The problem:
If a line contains "16: (162, 386, 1.05)", it is the last one to write out; begin with the first line of the records and copy each exactly.

Stored data:
+ + +

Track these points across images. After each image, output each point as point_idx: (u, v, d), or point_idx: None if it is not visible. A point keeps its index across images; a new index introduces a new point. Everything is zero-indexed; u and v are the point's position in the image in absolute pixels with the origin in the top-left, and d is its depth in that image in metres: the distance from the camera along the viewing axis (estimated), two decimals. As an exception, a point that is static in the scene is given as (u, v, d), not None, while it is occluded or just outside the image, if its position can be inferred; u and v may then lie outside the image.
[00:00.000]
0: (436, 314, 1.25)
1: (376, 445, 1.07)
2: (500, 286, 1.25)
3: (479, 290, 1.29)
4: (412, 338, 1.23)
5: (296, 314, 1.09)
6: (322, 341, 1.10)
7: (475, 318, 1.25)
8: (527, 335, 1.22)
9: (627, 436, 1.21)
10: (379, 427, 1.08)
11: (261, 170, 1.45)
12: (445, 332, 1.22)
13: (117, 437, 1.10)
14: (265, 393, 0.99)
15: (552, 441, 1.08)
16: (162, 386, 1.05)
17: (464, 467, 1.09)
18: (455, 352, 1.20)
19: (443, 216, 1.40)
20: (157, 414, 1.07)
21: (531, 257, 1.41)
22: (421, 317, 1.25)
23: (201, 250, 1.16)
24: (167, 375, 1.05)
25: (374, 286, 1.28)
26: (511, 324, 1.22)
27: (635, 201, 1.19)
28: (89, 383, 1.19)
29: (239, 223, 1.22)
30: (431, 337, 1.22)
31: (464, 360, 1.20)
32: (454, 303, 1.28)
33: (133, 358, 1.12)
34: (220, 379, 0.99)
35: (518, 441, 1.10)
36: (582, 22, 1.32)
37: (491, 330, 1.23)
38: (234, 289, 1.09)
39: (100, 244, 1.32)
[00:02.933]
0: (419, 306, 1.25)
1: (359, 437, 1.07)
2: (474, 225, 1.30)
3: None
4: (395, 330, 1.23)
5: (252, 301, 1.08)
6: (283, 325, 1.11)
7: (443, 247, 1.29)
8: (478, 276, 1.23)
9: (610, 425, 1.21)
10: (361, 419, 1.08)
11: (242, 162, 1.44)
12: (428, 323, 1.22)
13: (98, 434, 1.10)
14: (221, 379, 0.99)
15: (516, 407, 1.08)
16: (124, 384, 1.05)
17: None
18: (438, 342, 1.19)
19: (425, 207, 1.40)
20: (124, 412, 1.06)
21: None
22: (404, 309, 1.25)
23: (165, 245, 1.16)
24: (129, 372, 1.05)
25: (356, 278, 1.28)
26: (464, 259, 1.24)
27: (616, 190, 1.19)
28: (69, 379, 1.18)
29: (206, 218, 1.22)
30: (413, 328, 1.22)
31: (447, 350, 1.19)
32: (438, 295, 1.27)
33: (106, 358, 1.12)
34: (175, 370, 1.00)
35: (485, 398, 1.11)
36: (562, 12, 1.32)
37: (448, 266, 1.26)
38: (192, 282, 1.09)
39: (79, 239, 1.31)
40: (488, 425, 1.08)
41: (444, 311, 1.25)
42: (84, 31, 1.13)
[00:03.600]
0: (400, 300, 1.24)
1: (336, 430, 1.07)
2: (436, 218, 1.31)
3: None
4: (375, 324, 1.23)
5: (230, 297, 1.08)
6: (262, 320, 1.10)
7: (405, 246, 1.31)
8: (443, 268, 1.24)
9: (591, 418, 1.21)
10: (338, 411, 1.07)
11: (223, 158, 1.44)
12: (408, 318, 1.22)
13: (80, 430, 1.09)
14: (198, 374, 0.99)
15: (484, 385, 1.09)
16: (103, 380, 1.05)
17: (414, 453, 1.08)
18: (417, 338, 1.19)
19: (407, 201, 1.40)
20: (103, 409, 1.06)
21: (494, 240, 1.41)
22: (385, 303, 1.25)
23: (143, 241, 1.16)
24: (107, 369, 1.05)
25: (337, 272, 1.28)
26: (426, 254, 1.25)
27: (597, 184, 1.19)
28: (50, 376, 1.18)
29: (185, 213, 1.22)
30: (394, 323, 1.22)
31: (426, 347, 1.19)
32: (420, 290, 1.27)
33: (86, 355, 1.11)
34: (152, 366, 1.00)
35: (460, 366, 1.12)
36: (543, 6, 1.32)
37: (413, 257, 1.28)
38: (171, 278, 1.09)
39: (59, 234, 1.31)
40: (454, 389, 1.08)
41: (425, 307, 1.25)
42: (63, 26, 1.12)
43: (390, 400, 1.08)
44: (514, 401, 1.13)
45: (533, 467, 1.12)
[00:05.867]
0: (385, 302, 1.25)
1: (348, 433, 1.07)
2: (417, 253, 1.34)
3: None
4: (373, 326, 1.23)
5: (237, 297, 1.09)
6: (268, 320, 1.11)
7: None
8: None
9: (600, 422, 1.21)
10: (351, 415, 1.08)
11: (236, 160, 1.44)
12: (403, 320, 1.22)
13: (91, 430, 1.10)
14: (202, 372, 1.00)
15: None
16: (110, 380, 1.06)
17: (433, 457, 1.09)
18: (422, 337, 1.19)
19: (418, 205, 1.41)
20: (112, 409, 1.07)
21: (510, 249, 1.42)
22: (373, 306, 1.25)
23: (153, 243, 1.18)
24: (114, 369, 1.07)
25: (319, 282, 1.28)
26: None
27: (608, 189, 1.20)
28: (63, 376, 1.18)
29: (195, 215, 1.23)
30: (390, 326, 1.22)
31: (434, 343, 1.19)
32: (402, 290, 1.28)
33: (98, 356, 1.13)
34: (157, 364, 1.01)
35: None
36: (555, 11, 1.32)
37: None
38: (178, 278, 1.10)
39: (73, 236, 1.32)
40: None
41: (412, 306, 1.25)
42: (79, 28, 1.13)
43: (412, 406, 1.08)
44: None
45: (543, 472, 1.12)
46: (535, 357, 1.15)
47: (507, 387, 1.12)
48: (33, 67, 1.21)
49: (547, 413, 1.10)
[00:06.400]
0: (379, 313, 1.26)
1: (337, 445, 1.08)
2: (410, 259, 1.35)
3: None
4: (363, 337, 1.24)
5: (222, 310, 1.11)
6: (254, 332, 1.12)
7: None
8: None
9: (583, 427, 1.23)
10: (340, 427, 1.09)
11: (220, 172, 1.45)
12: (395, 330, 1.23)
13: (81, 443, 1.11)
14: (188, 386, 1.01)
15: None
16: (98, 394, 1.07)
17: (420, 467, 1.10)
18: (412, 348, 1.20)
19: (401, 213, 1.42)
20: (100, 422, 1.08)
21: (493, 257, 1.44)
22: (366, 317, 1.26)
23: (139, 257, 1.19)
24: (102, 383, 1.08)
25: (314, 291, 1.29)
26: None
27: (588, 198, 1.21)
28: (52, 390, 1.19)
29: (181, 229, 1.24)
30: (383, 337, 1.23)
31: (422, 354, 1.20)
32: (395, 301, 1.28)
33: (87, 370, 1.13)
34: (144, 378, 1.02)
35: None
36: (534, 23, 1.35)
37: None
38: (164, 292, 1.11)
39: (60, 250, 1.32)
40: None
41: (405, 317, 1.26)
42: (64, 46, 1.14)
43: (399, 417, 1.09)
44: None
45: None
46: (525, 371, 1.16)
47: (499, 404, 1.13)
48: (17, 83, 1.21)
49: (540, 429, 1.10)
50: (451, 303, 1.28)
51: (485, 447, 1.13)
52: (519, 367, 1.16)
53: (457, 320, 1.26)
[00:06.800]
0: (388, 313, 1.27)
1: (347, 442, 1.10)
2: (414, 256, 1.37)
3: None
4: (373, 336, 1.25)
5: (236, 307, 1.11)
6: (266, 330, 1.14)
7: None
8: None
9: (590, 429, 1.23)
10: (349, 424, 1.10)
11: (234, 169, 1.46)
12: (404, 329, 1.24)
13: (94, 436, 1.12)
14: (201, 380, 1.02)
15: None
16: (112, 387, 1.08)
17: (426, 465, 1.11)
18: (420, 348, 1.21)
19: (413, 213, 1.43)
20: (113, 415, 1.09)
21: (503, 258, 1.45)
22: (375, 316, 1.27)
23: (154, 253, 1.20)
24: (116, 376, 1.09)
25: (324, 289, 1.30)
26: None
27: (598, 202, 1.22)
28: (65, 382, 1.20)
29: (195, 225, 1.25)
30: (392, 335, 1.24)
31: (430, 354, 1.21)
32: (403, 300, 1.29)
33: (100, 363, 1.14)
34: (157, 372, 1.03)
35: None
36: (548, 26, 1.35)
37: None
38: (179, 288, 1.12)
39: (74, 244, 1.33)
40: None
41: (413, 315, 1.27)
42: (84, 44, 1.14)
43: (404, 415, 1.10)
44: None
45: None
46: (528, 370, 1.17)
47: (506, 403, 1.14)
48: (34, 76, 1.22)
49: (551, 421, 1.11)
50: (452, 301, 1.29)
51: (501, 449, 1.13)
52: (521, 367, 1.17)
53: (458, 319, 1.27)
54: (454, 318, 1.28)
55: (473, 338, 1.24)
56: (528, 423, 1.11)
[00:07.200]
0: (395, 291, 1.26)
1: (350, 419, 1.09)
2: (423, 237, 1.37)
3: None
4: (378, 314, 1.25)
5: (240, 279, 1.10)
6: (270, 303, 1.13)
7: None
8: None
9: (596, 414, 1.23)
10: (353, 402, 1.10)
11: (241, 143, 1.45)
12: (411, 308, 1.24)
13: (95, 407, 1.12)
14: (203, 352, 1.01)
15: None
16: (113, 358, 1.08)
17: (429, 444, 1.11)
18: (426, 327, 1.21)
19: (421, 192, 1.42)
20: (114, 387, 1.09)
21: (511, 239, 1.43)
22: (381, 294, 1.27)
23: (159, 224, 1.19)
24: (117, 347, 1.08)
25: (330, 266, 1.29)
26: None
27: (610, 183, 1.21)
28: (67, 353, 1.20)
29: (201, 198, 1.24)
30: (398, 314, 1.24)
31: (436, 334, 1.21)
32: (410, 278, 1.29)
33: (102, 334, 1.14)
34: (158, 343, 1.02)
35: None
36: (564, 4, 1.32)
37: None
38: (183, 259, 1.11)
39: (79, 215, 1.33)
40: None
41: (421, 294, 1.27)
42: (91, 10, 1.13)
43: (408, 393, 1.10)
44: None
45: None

+ + +

Response to this task:
Track these points across images. After each image, output each point as point_idx: (u, v, d), or point_idx: None if it is not visible. A point keeps its index across images; a new index introduces a new point. Everything is zero-indexed; u and v are the point's position in the image in absolute pixels with the origin in the top-left, and d is its depth in that image in metres: the distance from the camera along the viewing axis (estimated), two decimals. As an exception, a point that is static in the scene is given as (u, v, d), not None, while it is occluded or just outside the image, if its position can be inferred; u and v may then lie outside the image.
[00:00.000]
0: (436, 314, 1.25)
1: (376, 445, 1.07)
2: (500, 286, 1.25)
3: (479, 290, 1.29)
4: (412, 338, 1.23)
5: (296, 314, 1.09)
6: (322, 341, 1.10)
7: (475, 318, 1.25)
8: (527, 335, 1.22)
9: (627, 436, 1.21)
10: (379, 427, 1.08)
11: (261, 170, 1.45)
12: (445, 332, 1.22)
13: (117, 437, 1.10)
14: (265, 393, 0.99)
15: (552, 441, 1.08)
16: (162, 386, 1.05)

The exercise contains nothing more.